The problems with the pic: First, it is unoriginal as far as Tarantino films go; stylistically and dialogue-wise, it’s a continuation of Django. Now some of the numerous critics who liked it did find the dialogue and storyline fresh and original. GMAB! We’ve heard and seen it all before from Tarantino. And stripped of the goofy characters, incessant trash talking, and copious use of the N-word, it’s just another Western. Secondly, a certain tedium does set in toward the middle, during which the characters—all unpleasant—drone on with their trash talk (N.B. most of the film is set indoors, in the single room of the lodge-saloon). I successfully staved off falling asleep over some twenty minutes, though felt I wouldn’t have missed much if I had. Thirdly, there’s the violence. One expects violence in a Tarantino film, which tends to be campy, indeed absurd, and not to be taken in the first degree. But it’s on another level in this one and from the outset, and exploding into a pornographic orgy of gore toward the end. And it’s gratuitous, not offbeat, tongue-in-cheek, or at all funny, and gets old fast. Tarantino may be trying to épater la bourgeoisie with graphic scenes of people—including nice, innocent ones, who are introduced in the latter scenes—getting their heads blown to pieces and sex organs riddled with bullets but he’s more likely to turn them off, if not repulse them (as he did me). Fourthly, Tarantino clearly wishes to convey a message about America’s history of race relations but it is not at all clear, not to me at least, what that message may be. And I don’t care about it. Ça n’a pas d’importance. And didn’t he already do this in Django?

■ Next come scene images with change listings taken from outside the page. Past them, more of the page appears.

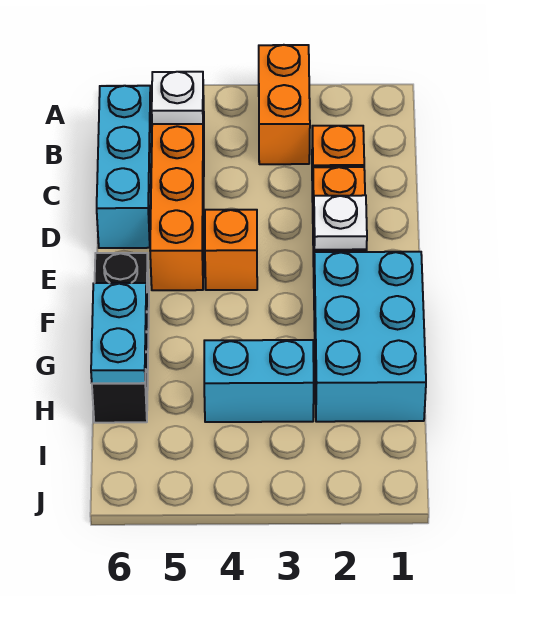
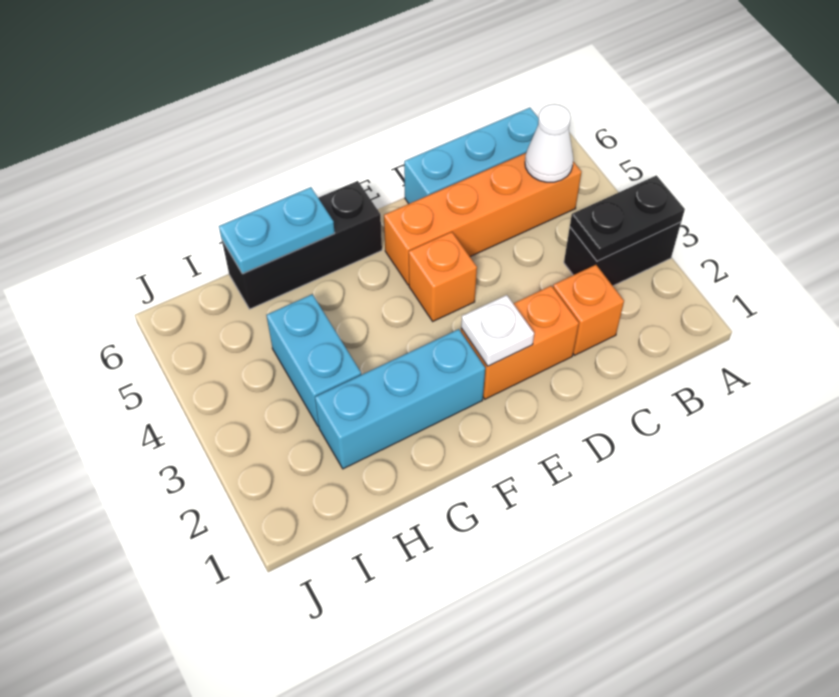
orange brick A3:B3 level 1 -> black brick A3:B3 level 1
none -> black plate A3:B3 level 2
white plate B5 level 2 -> white cone B5 level 2
cyan brick F1:H2 level 1 -> cyan brick F2:H2 level 1

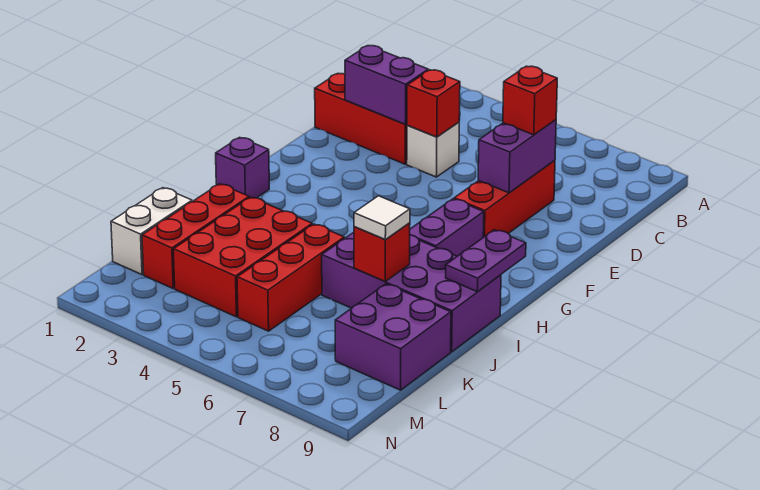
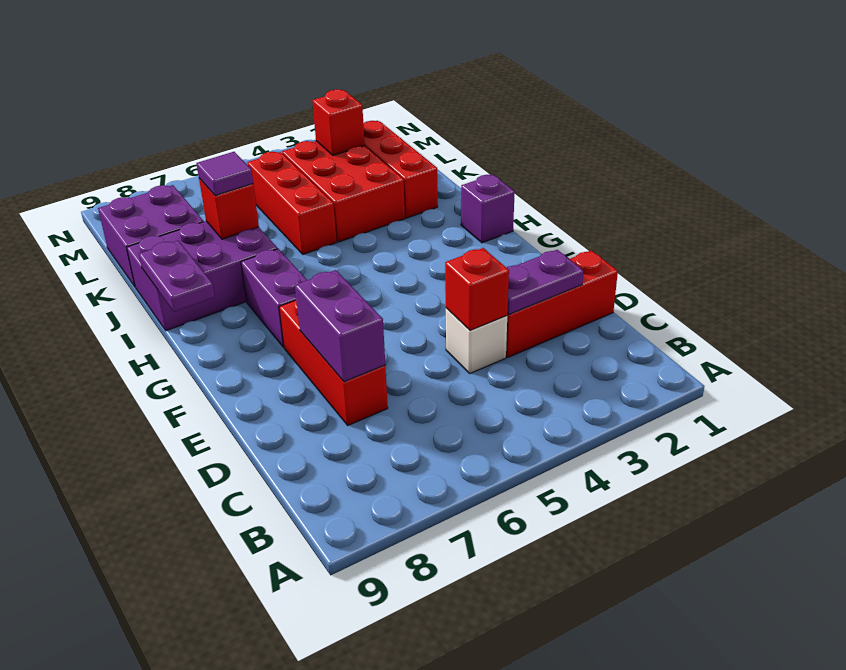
purple brick D2:D3 level 2 -> purple plate D2:D3 level 2
red brick D7 level 3 -> red brick L3 level 2
purple brick I6:J9 level 1 -> purple brick I7:J9 level 1
white tile J7 level 3 -> purple tile J7 level 3
white brick K1:L1 level 1 -> none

In short, ‘The Hateful Eight’ is a nihilistic, pointless film to be avoided by all but the most unconditional Tarantino fans. For pertinent reviews, see A.O. Scott’s in the NY Times (mixed) and Lou Lumenick’s in the NY Post (thumbs down). The film opens in France on Wednesday (I’m presently in the US), where the critical praise is sure to be effusive.
UPDATE: Wow, Le Monde, in its issue dated Jan. 6th, has reviewed the film over an entire page, totally trashing it! Zero stars out of four: On peut éviter (one may avoid it).